**Vorliegender Textauszug**.
-- -- --
Jenseits von Zwangsmaßnahmen setzt die Bundesregierung finanzielle Anreize, um Ausreisepflichtige zur selbständigen Rückkehr zu bewegen. Neben Informations- und Beratungsangeboten übernehmen Bund und Länder die Reisekosten freiwilliger Rückkehrer, beispielsweise über das Programm REAG/GARP (Reintegration and Emigration Programme for Asylum Seekers in Germany/Government Assisted Repatriation Programme). Auch kann weitere finanzielle Unterstützung für die Reise in Höhe von bis zu 200 Euro pro Person gewährt werden. Zudem können maximal 2000 Euro an medizinischen Kosten bis zu drei Monate nach Ankunft im Zielland übernommen werden. Bei sogenannter frühzeitiger Ausreise kann zusätzlich ein Sonderbetrag von 500 Euro gezahlt werden. Dafür müssen die Betreffenden vor oder bis spätestens zwei Monate nach der Asylentscheidung eine Erklärung abgeben, dass sie freiwillig in ihre Heimatländer zurückkehren. Seit 2017 schließlich können freiwillige Rückkehrer in mehr als 40 Zielländern über das ergänzende Programm »StarthilfePlus« eine einmalige Starthilfe von 1000 Euro pro Person erhalten. Finanziert wird sie vom Bundesministerium des Innern, für Bau und Heimat (BMI), von den zuständigen Ministerien der Bundesländer sowie vom Asyl-, Migrations- und Integrationsfonds der EU.
-- -- --
**Aufgabe**. Gib den Textauszug oben über finanzielle Hilfen für die freiwillige Rückkehr vollständig und wortgetreu wieder.
-- -- --
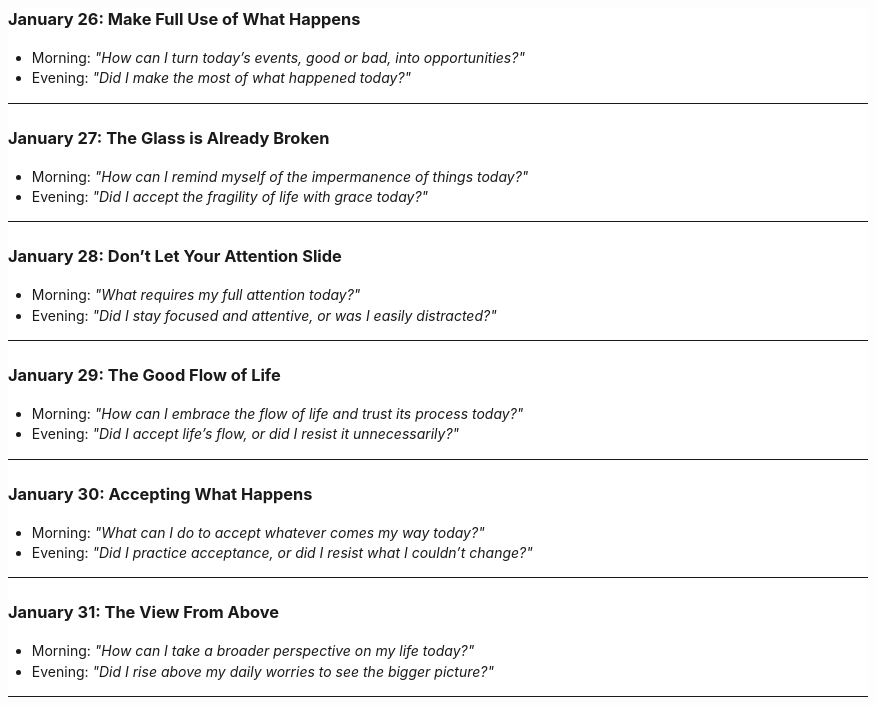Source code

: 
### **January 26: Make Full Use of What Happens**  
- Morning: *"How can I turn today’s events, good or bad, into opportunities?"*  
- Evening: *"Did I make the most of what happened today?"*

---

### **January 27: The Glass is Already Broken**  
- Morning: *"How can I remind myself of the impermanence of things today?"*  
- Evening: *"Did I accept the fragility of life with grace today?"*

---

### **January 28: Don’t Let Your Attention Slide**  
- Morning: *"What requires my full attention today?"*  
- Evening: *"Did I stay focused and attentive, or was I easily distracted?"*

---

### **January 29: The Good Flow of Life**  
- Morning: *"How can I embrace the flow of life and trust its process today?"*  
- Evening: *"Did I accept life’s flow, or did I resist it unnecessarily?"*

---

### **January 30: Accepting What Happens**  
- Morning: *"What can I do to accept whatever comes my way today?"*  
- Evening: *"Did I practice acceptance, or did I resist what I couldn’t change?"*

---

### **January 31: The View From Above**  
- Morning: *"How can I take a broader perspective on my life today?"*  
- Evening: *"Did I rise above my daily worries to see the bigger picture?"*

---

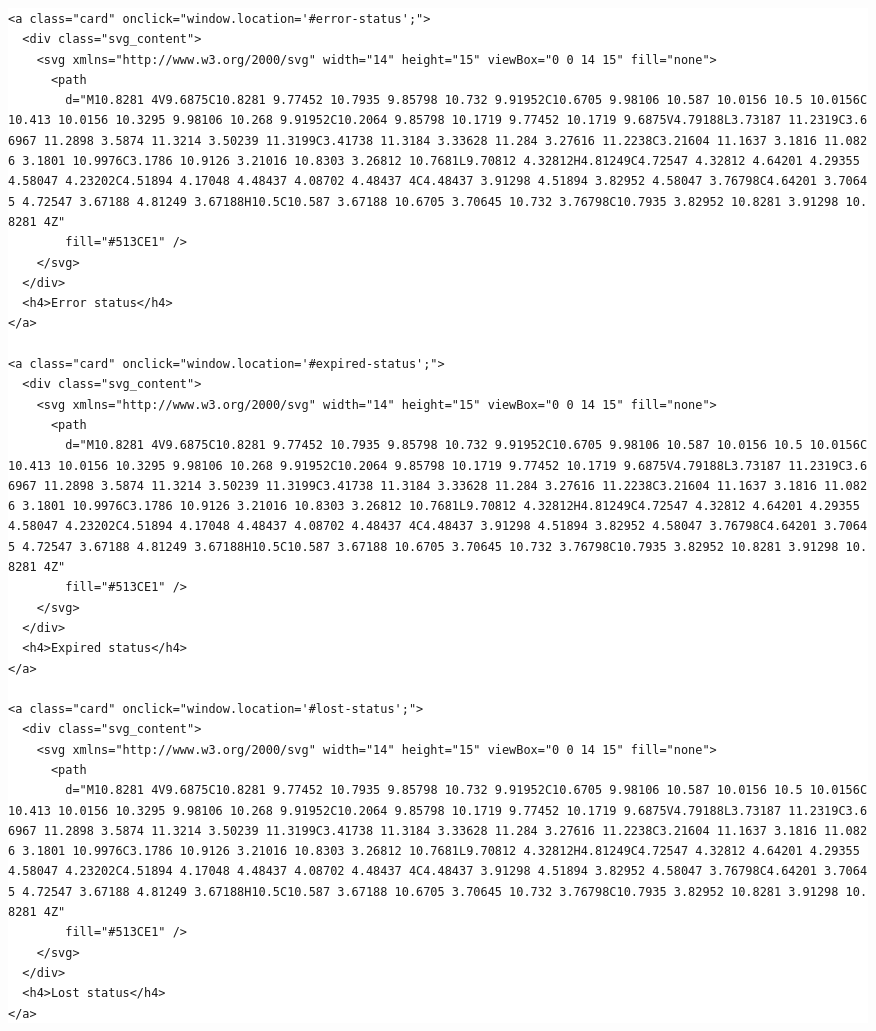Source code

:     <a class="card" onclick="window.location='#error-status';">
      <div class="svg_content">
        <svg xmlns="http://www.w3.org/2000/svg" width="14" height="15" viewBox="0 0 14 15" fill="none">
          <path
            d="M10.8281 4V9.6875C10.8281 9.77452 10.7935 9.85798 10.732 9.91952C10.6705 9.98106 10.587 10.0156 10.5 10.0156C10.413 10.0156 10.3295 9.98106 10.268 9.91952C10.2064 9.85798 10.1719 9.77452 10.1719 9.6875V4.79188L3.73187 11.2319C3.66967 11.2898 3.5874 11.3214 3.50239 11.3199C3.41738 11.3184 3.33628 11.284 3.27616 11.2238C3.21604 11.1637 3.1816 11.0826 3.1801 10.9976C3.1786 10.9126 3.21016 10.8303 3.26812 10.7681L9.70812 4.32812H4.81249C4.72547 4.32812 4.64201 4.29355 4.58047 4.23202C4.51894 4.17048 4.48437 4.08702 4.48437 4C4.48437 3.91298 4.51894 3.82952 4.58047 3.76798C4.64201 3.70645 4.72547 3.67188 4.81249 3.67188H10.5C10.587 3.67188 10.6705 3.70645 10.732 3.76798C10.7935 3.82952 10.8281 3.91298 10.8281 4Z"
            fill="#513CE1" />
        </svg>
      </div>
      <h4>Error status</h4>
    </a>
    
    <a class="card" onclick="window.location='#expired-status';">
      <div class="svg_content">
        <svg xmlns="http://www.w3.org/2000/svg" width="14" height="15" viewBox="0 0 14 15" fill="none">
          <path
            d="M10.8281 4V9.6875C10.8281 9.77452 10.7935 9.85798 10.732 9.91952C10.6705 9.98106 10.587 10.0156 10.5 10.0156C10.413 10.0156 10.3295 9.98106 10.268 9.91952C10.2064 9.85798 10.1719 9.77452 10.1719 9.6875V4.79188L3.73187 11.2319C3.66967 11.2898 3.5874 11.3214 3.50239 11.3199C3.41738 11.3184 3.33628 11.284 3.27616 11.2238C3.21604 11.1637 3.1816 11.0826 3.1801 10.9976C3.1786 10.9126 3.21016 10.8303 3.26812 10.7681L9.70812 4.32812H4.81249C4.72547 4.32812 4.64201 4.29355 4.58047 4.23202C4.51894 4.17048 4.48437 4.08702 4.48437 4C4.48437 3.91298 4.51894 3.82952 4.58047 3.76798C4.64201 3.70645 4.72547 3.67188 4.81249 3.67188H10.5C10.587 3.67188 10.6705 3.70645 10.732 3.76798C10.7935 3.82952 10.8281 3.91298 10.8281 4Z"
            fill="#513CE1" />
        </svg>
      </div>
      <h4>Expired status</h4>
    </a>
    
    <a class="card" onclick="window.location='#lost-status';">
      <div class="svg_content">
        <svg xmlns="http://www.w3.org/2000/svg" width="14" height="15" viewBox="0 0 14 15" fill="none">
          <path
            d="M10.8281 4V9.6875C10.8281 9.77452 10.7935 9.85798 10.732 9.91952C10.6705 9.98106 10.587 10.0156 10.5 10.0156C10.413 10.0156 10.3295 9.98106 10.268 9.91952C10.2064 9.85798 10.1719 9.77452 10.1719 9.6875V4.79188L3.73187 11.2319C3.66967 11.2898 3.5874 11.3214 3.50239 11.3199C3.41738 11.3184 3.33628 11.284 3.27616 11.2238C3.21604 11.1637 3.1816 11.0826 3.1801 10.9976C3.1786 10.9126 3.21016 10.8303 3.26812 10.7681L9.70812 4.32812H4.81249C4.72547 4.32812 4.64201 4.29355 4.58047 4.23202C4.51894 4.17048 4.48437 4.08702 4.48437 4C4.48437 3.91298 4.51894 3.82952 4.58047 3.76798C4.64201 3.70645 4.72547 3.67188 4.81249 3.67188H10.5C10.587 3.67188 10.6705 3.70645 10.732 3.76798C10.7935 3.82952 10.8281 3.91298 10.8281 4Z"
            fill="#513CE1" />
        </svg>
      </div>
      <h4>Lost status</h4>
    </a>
-- -- --
**Ergebnis**.
Jenseits von Zwangsmaßnahmen setzt die Bundesregierung finanzielle Anreize, um Ausreisepflichtige zur selbständigen Rückkehr zu bewegen. Neben Informations- und Beratungsangeboten übernehmen Bund und Länder die Reisekosten freiwilliger Rückkehrer, beispielsweise über das Programm REAG/GARP (Reintegration and Emigration Programme for Asylum Seekers in Germany/Government Assisted Repatriation Programme). Auch kann weitere finanzielle Unterstützung für die Reise in Höhe von bis zu 200 Euro pro Person gewährt werden. Zudem können maximal 2000 Euro an medizinischen Kosten bis zu drei Monate nach Ankunft im Zielland übernommen werden. Bei sogenannter frühzeitiger Ausreise kann zusätzlich ein Sonderbetrag von 500 Euro gezahlt werden. Dafür müssen die Betreffenden vor oder bis spätestens zwei Monate nach der Asylentscheidung eine Erklärung abgeben, dass sie freiwillig in ihre Heimatländer zurückkehren. Seit 2017 schließlich können freiwillige Rückkehrer in mehr als 40 Zielländern über das ergänzende Programm »StarthilfePlus« eine einmalige Starthilfe von 1000 Euro pro Person erhalten. Finanziert wird sie vom Bundesministerium des Innern, für Bau und Heimat (BMI), von den zuständigen Ministerien der Bundesländer sowie vom Asyl-, Migrations- und Integrationsfonds der EU.